===== Source information

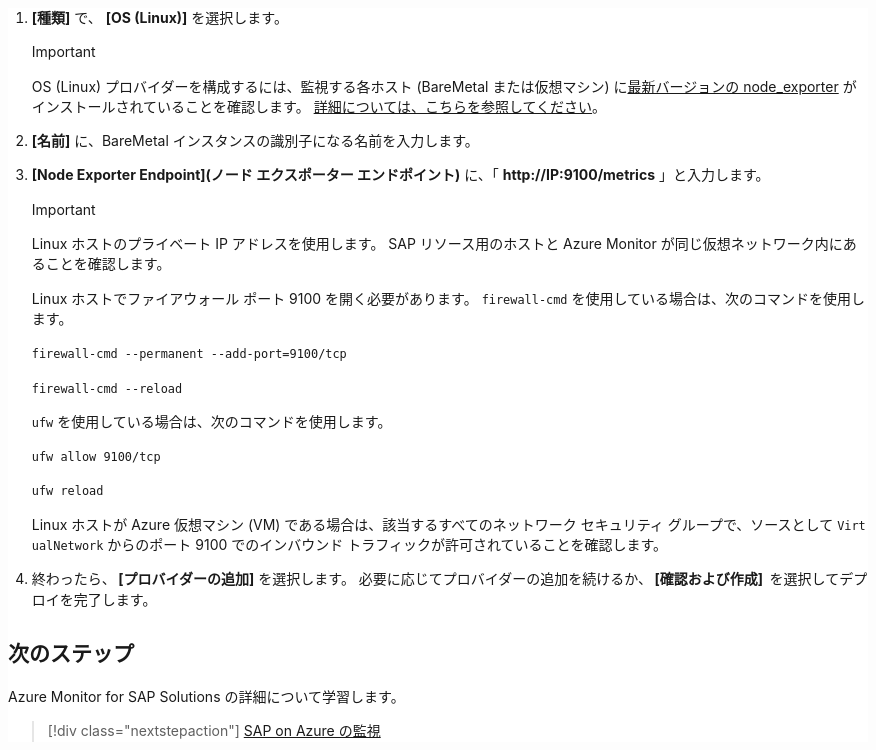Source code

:    1. **[種類]** で、 **[OS (Linux)]** を選択します。 

      >[!IMPORTANT]
      > OS (Linux) プロバイダーを構成するには、監視する各ホスト (BareMetal または仮想マシン) に[最新バージョンの node_exporter](https://prometheus.io/download/#node_exporter) がインストールされていることを確認します。 [詳細については、こちらを参照してください](https://github.com/prometheus/node_exporter)。

   1. **[名前]** に、BareMetal インスタンスの識別子になる名前を入力します。

   1. **[Node Exporter Endpoint]\(ノード エクスポーター エンドポイント\)** に、「 **http://IP:9100/metrics** 」と入力します。

      >[!IMPORTANT]
      >Linux ホストのプライベート IP アドレスを使用します。 SAP リソース用のホストと Azure Monitor が同じ仮想ネットワーク内にあることを確認します。 
      >
      >Linux ホストでファイアウォール ポート 9100 を開く必要があります。 `firewall-cmd` を使用している場合は、次のコマンドを使用します。 
      >
      >`firewall-cmd --permanent --add-port=9100/tcp`
      >
      >`firewall-cmd --reload`
      >
      >`ufw` を使用している場合は、次のコマンドを使用します。
      >
      >`ufw allow 9100/tcp`
      >
      >`ufw reload`
      >
      > Linux ホストが Azure 仮想マシン (VM) である場合は、該当するすべてのネットワーク セキュリティ グループで、ソースとして `VirtualNetwork` からのポート 9100 でのインバウンド トラフィックが許可されていることを確認します。
 
1. 終わったら、 **[プロバイダーの追加]** を選択します。 必要に応じてプロバイダーの追加を続けるか、 **[確認および作成]**  を選択してデプロイを完了します。 


## <a name="next-steps"></a>次のステップ

Azure Monitor for SAP Solutions の詳細について学習します。

> [!div class="nextstepaction"]
> [SAP on Azure の監視](monitor-sap-on-azure.md)
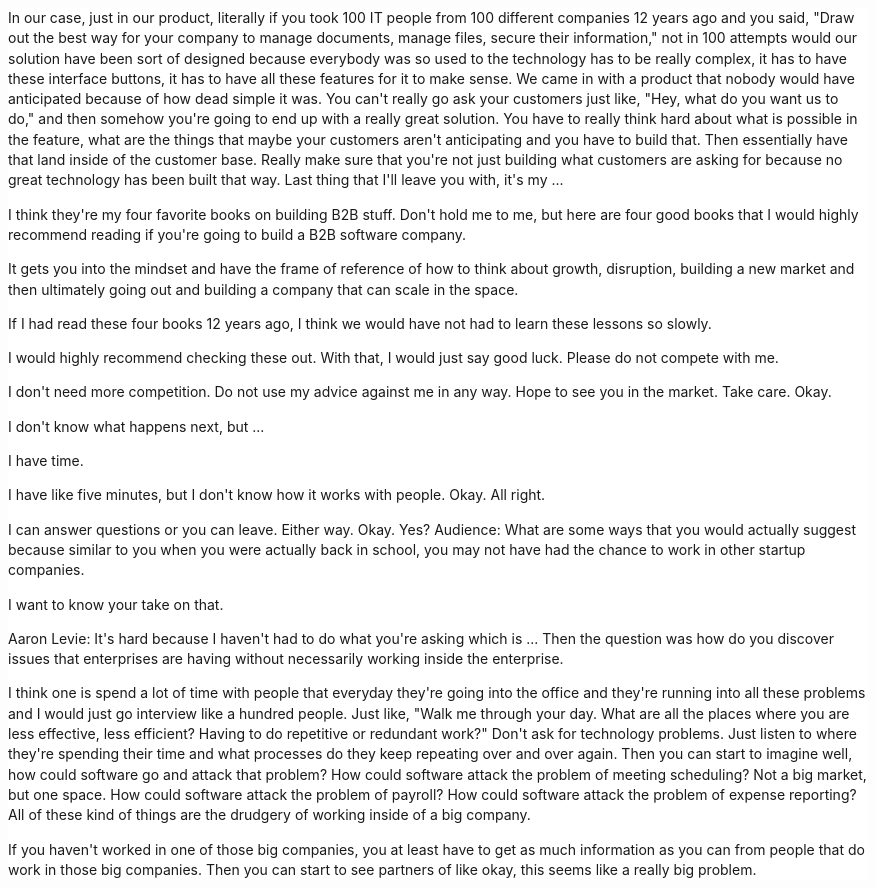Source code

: In our case, just in our product, literally if you took 100  IT people from 100 different companies 12 years ago and you said, "Draw out the  best way for your company to manage documents, manage files, secure their information," not in  100 attempts would our solution have been sort of designed because everybody was so used  to the technology has to be really complex, it has to have these interface buttons,  it has to have all these features for it to make sense. We came in  with a product that nobody would have anticipated because of how dead simple it was.  You can't really go ask your customers just like, "Hey, what do you want us  to do," and then somehow you're going to end up with a really great solution.  You have to really think hard about what is possible in the feature, what are  the things that maybe your customers aren't anticipating and you have to build that. Then  essentially have that land inside of the customer base. Really make sure that you're not  just building what customers are asking for because no great technology has been built that  way. Last thing that I'll leave you with, it's my ...

I think they're my  four favorite books on building B2B stuff. Don't hold me to me, but here are  four good books that I would highly recommend reading if you're going to build a  B2B software company.

It gets you into the mindset and have the frame of reference  of how to think about growth, disruption, building a new market and then ultimately going  out and building a company that can scale in the space.

If I had read  these four books 12 years ago, I think we would have not had to learn  these lessons so slowly.

I would highly recommend checking these out. With that, I would  just say good luck. Please do not compete with me.

I don't need more competition.  Do not use my advice against me in any way. Hope to see you in  the market. Take care. Okay.

I don't know what happens next, but ...

I have  time.

I have like five minutes, but I don't know how it works with people.  Okay. All right.

I can answer questions or you can leave. Either way. Okay. Yes?
Audience: What are some ways that you would actually suggest because similar to you when you  were actually back in school, you may not have had the chance to work in  other startup companies.

I want to know your take on that.

Aaron Levie: It's hard because I haven't had to do what you're asking which is ... Then  the question was how do you discover issues that enterprises are having without necessarily working  inside the enterprise.

I think one is spend a lot of time with people that  everyday they're going into the office and they're running into all these problems and I  would just go interview like a hundred people. Just like, "Walk me through your day.  What are all the places where you are less effective, less efficient? Having to do  repetitive or redundant work?" Don't ask for technology problems. Just listen to where they're spending  their time and what processes do they keep repeating over and over again. Then you  can start to imagine well, how could software go and attack that problem? How could  software attack the problem of meeting scheduling? Not a big market, but one space. How  could software attack the problem of payroll? How could software attack the problem of expense  reporting? All of these kind of things are the drudgery of working inside of a  big company.

If you haven't worked in one of those big companies, you at least  have to get as much information as you can from people that do work in  those big companies. Then you can start to see partners of like okay, this seems  like a really big problem.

==========

§ **Instructions to follow**: Pull out each line of the material above that contains the word "books".

§ **Result for this task**:
I think they're my  four favorite books on building B2B stuff. Don't hold me to me, but here are  four good books that I would highly recommend reading if you're going to build a  B2B software company.
If I had read  these four books 12 years ago, I think we would have not had to learn  these lessons so slowly.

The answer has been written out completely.